Mainz Üniversitesi Arap Ülkeleri Araştırma Merkezi Başkanı Günter Meyer, Erdoğan yönetiminin bazı Arap liderleriyle arasının gergin olmasının başka nedenleri de bulunduğunu söylüyor. Meyer'e göre, Erdoğan'ın çeşitli Arap ülkelerindeki faaliyetlerini desteklediği Müslüman Kardeşlere siyasi yakınlığı da Arap liderlerini rahatsız ediyor.

Günter Meyer, Müslüman Kardeşlerin önemli hamilerinden biri olan Katar Emirliği ile Erdoğan arasındaki yakınlığın Katar'ın en önemli rakipleri olan Suudi Arabistan, Mısır, Birleşik Arap Emirlikleri ve Bahreyn ile Türkiye arasında gerginliğe yol açtığını belirtiyor.
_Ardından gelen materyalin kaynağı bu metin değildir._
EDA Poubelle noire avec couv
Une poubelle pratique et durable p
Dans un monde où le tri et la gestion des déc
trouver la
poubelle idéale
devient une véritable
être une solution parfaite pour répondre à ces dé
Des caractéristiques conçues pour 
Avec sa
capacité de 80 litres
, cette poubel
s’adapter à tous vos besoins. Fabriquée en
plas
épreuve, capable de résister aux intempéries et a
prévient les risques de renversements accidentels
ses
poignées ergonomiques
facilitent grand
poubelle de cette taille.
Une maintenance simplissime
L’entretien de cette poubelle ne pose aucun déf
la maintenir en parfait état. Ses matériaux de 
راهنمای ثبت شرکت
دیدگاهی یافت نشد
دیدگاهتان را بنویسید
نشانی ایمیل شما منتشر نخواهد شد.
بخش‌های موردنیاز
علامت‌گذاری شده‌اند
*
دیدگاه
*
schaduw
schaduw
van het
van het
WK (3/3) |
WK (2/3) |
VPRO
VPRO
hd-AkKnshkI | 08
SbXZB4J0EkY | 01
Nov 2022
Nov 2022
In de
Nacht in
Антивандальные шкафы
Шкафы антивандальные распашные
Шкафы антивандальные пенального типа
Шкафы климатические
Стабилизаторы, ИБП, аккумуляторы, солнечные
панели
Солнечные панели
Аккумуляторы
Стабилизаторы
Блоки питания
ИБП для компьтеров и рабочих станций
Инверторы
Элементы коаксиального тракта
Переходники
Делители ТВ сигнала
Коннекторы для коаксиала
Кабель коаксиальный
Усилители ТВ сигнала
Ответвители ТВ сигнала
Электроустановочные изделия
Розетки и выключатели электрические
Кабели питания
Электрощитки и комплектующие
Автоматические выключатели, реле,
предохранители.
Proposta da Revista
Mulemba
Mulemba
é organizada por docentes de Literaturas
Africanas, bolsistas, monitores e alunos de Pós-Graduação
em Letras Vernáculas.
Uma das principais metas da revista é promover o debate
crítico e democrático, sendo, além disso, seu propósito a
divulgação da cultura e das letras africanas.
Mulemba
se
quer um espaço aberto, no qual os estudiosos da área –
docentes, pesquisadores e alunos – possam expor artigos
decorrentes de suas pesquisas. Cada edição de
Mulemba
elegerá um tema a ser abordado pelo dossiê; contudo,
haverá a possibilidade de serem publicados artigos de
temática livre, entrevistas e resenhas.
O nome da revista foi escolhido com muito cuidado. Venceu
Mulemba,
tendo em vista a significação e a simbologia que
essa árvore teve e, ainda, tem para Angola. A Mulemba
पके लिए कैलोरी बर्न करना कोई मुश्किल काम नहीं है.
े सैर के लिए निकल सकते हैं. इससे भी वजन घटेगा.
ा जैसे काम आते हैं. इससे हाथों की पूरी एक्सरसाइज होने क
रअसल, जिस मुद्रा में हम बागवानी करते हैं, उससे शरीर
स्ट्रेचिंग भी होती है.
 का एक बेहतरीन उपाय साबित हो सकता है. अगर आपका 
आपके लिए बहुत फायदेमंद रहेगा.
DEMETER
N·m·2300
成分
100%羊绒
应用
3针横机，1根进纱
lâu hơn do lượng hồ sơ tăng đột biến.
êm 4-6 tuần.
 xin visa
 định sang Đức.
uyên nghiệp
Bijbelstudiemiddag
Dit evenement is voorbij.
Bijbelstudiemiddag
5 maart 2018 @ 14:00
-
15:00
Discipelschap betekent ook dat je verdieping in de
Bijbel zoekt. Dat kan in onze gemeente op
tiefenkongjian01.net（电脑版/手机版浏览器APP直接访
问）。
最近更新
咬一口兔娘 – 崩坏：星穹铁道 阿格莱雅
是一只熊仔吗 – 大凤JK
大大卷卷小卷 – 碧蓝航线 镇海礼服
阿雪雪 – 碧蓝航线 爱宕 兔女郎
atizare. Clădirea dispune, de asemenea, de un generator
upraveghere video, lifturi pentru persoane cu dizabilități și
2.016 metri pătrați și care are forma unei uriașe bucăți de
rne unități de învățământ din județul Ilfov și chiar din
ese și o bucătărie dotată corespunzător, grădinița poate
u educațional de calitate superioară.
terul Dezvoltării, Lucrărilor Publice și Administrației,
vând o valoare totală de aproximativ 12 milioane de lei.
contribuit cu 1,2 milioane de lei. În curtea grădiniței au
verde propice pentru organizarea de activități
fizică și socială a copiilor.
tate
Meyer, "Katar'daki Türk askeri mevcudiyetini artıran Erdoğan seçimi kazandıktan sonra da bu stratejisini değiştirmeyecektir” diyor.

Mohammed bin Salman
Suudi Arabistan Kralı Muhammd Bin SelmanFotoğraf: picture-alliance/B.Algaloud

"Gerginlik daha da artabilir"

Son ay ve haftalarda Erdoğan'ın sevindirici olmayan haberler aldığı tek ülke Mısır değildi. Birleşik Arap Emirlikleri'nin dışişleriyle görevli Devlet Bakanı Anwar Gargash, "Şu zamanda Türkiye ile Arap dünyası arasındaki ilişkilerin mükemmel olduğu söylenemez” dedi. Suudi Arabistan Veliaht Prensi ve Savunma Bakanı Muhammed bin Selman da ülkesinin iç düşmanlarının İran ve Türkiye ile Hamas ve Müslüman Kardeşler gibi militan Sünni gruplar olduğunu söylemişti.

Günter Meyer Suudi Arabistan'ın Türkiye karşıtlarının başında gelmesinin şaşırtıcı olmadığını belirtiyor ve ekliyor: "Müslüman Kardeşlerin temsil ettiği siyasi İslam Arap yarımadasındaki otoriter rejimleri tehdit eden unsurların başında geliyor. Dolayısıyla Arap dünyasındaki otoriter muktedirlerle aradaki gerginlik daha da artacaktır.”

Arap ülkelerinin bazılarında halkın da Erdoğan'dan oldukça uzaklaştığı göze çarpıyor. Suriye'nin kuzeyine yapılan askeri müdahale sadece orada yaşayan Kürtlerle Suriyelilerin tepkisine yol açmadı. Aynı endişe Irak'ta da kendini gösteriyor. Hem de sadece Irak Kürtleri arasında olmamak kaydıyla.